MP: You mean, like, my take? Well, I don’t know. I never really liked Shakespeare. I mean, he wrote all his stuff like a million years ago, and it just makes me feel, I mean it goes on and on, and he’s just this old white guy who wrote some plays, after all, and after a while, I’m like, OK. You know?
TT: I’m afraid I don’t quite follow.
MP: Oh, right, you wanted it in French. Here goes. Je n’ai jamais vraiment aimé Shakespeare. Il a écrit son truc, il ya très longtemps. Et il va sur et sur, et il était juste un gars blanc qui à écrire des pièces de theater. Et après un moment, je commence à me demander, pourquoi devrions-nous prendre soin?
TT: Well, I suppose that could be called French. Of a kind.
MP: But I’m just saying, it’s like, Hamlet, so, OK. He wants to kill himself, sure. But, you know what, everybody feels like that sometimes. What makes Hamlet so special? I feel like that a lot.
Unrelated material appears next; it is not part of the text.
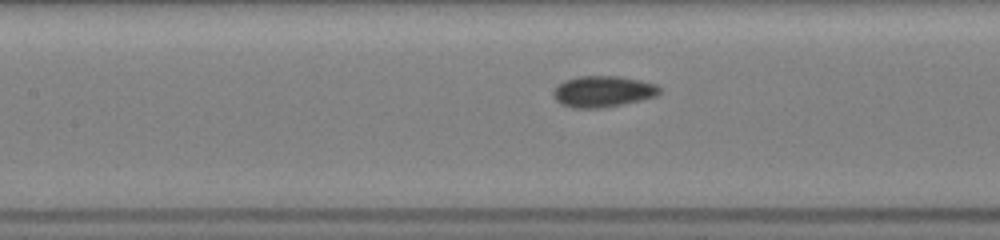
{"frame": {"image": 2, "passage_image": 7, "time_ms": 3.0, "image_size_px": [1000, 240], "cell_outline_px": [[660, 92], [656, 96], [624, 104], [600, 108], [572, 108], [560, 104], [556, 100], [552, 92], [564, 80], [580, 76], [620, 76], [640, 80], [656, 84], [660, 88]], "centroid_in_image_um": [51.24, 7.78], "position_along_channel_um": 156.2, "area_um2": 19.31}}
TT: Yes, just now, in fact, you were saying that you shared some of Hamlet’s frustrations.
MP: Was I?
TT: Yes, only a moment ago! And I said that we might use the case of Hamlet to frame or clarify your feelings by giving an interpretation of his famous–
MP: Oh, right. I don’t know. I’m looking through this list, here, and you know, it seems like there are a lot of different interpretations. I guess you could just pick whichever one you want.
TT: But that’s precisely my point. I’d like to hear what you in particular would say–
MP: Oh my God!
TT: Dear me.
MP: Oh. My. God.
TT: I’m sure there must have been some mistake. I was told I would be speaking with a college graduate, a person with over sixteen years of education, someone with the intellectual advances of a century to draw on, inconceivable leaps in research, technology, a world of knowledge at hand, even a kind of superhuman intelligence–
MP: No, I’m sorry, you’re right, I’m still here. It’s just, my friend just posted this picture of this incredibly gross chimichanga he’s eating, and I have to–hold on.
TT: Yes, I can see you’re very busy. But before we conclude this interview, I thought you might like to ask me some questions about what it’s like to live in my day, in the past.
MP: Yeah, sure, I just. Hold on.
TT: You do realize that this opportunity will never come again.